Edward J. Hogan (December 10, 1897 – March 24, 1976) was a track and field standout at the University of Notre Dame in the early 1920s, under legendary coach Knute Rockne. He placed in numerous track and field events and reportedly trained for the 1924 Olympics. Hogan's photograph is featured on Notre Dame's sports "Wall of Honor".
Earlier in his career, as a student athlete at Youngstown, Ohio's Rayen School, Hogan established a longstanding state record in the javelin throw. Four decades after his high school graduation, his image was included in Ohio artist John Benninger's mural of Rayen School history,which was recently removed from the former high school building for cleaning and restoration.
Hogan was born in Youngstown's Westlake's Crossing district, the third surviving son of Patrick J. Hogan, a "roller" at the Union Iron & Steel Company, and Mary (Cullinan) Hogan, an immigrant from Ballyallinan, County Limerick, Ireland.
Athletic competition was encouraged in the Hogan household. Edward Hogan's father, Patrick Hogan, had been a semi-professional boxer, and his uncle, Martin F. Hogan, was a former major league pitcher who managed the Youngstown Ohio Works, a local minor league team.
Hogan enrolled at The Rayen School in 1915. His earliest visibility was as a halfback for the Rayen football team, where he played a decisive role in the school's victory over rival South High School. For all his success on the gridiron, however, Hogan's greatest feats were in track and field. The Rayen Record reported, in June 1917, that Hogan was part of the school's first "triumvirate" in track and field. During a field meet at Mt. Union College, on May 18, 1917, he helped Rayen secure third place in the state. He also threw the javelin 153 feet and eight inches, to establish a state record that stood for decades.
Following a stint in the U.S. Naval Reserve during World War I, Hogan enrolled at the University of Notre Dame, where he reportedly intended to play football under coach Rockne. Hogan's athletic career took an unexpected turn, however, when Rockne observed as Hogan demonstrated a pole-vaulting technique to a member of the school's track and field team. An impressed Rockne, who also coached track, informed Hogan that he was no longer a member of the football team. Hogan proved to be a strong and consistent performer on Notre Dame's outdoor varsity track team from 1921 to 1923, where he excelled at the pole vault and broad jump.
In 1922, Hogan sustained an injury during practice that placed him in the infirmary. Nevertheless, when Notre Dame faced Wabash College in Indianapolis, on May 9, 1922, Hogan placed first in both the running broad jump (19 feet and 11 3/4 inches) and pole vault (11 feet and two inches).

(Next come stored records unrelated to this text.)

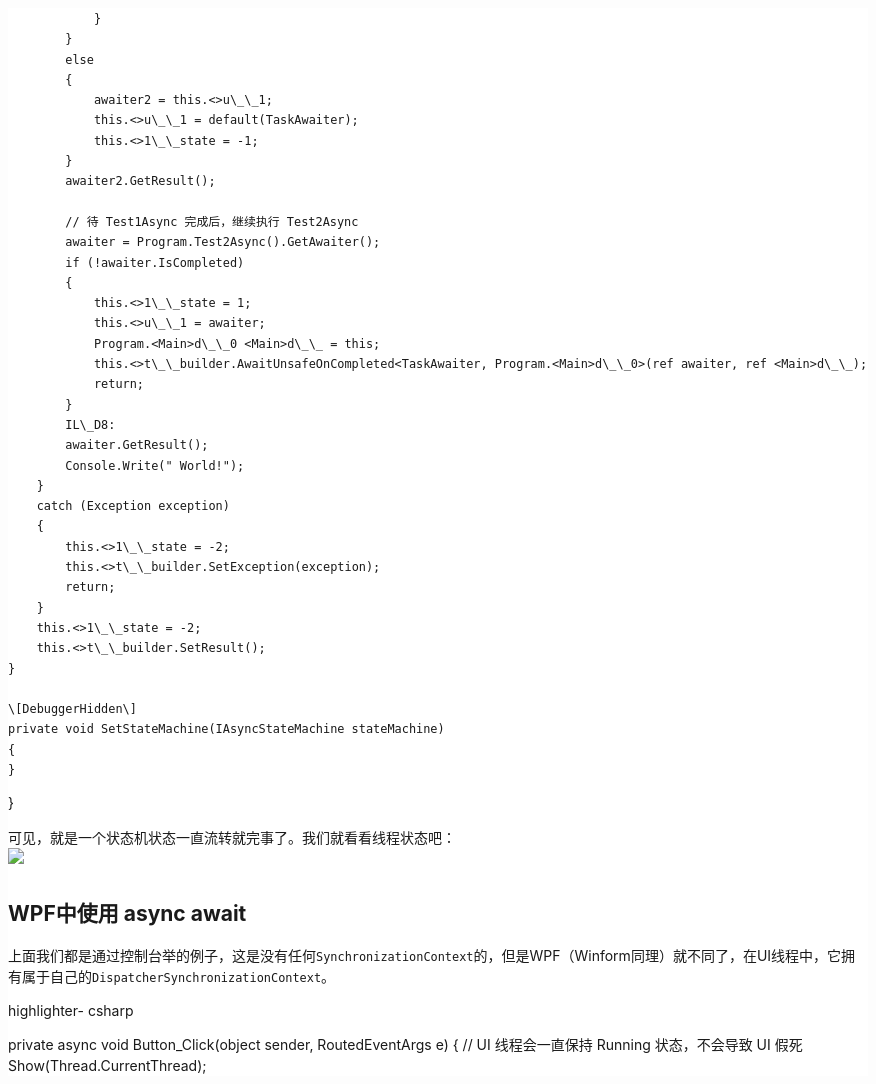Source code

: 				}
			}
			else
			{
				awaiter2 = this.<>u\_\_1;
				this.<>u\_\_1 = default(TaskAwaiter);
				this.<>1\_\_state = -1;
			}
			awaiter2.GetResult();
			
			// 待 Test1Async 完成后，继续执行 Test2Async
			awaiter = Program.Test2Async().GetAwaiter();
			if (!awaiter.IsCompleted)
			{
				this.<>1\_\_state = 1;
				this.<>u\_\_1 = awaiter;
				Program.<Main>d\_\_0 <Main>d\_\_ = this;
				this.<>t\_\_builder.AwaitUnsafeOnCompleted<TaskAwaiter, Program.<Main>d\_\_0>(ref awaiter, ref <Main>d\_\_);
				return;
			}
			IL\_D8:
			awaiter.GetResult();
			Console.Write(" World!");
		}
		catch (Exception exception)
		{
			this.<>1\_\_state = -2;
			this.<>t\_\_builder.SetException(exception);
			return;
		}
		this.<>1\_\_state = -2;
		this.<>t\_\_builder.SetResult();
	}

	\[DebuggerHidden\]
	private void SetStateMachine(IAsyncStateMachine stateMachine)
	{
	}
} 

可见，就是一个状态机状态一直流转就完事了。我们就看看线程状态吧：  
[![](https://img2020.cnblogs.com/blog/1010000/202101/1010000-20210120165515998-311183181.gif)](https://img2020.cnblogs.com/blog/1010000/202101/1010000-20210120165515998-311183181.gif)

## WPF中使用 async await

上面我们都是通过控制台举的例子，这是没有任何`SynchronizationContext`的，但是WPF（Winform同理）就不同了，在UI线程中，它拥有属于自己的`DispatcherSynchronizationContext`。

highlighter- csharp

private async void Button\_Click(object sender, RoutedEventArgs e)
{
    // UI 线程会一直保持 Running 状态，不会导致 UI 假死
    Show(Thread.CurrentThread);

On March 10, 1922, during a meet with the University of Wisconsin, in Madison, he took first in the pole vault, clearing a height of 12 feet and three inches.
Named as a "monogram man" in his final season, Hogan won first place in the pole vault in a May 19, 1923, meet with Michigan Agricultural College, and tied for fifth in the broad jump at the Western Intercollegiate Meet, on June 2-3. According to the 1923 Notre Dame yearbook, The Dome: "Eddie Hogan, who consistently cleared the bar in the pole vault at twelve feet, accounted for many points during the season". Hogan was joined on the track team by his roommate Elmer Layden, another versatile athlete who placed first in the 100-yard dash during the May meet with Michigan "Aggie". He is said to have trained for the 1924 Paris Olympics but was injured during practice and did not participate.
Interestingly, Hogan's portrait on the University of Notre Dame's Wall of Honor is a graduation photo rather than an official sports portrait. Therefore, he is the only honored athlete to be shown wearing a mortarboard. (Hogan was reportedly ill on the morning that the official portrait was scheduled to be taken.)
On November 1, 1923, Hogan married the former Elizabeth Agnes Gottschalk, of Salem, Ohio, in a ceremony in South Bend, Indiana. His best man was former teammate Layden. After graduation from Notre Dame's law program, Hogan settled in Canton, Ohio, where he served as athletic director at the city's Knights of Columbus facility and helped organize the Canton Catholic Youth Center. In 1927, he relocated to Los Angeles, California, where he practiced law as a patent attorney. After the death of his first wife, in 1950, Hogan moved from South Gate, California, to San Gabriel, California.
On November 10, 1951, he married the former Ilo Artance Henriette Wilson. The couple had three children. In 1976, after a bout with lung cancer, Edward James Hogan died at Veteran's Hospital, in Long Beach, California. Services were held in San Gabriel, and he was buried in Monterey Park, California. His death was noted in his hometown, where many residents still recalled him as the youthful athlete who threw a decisive pass in the Rayen-South game 60 years earlier.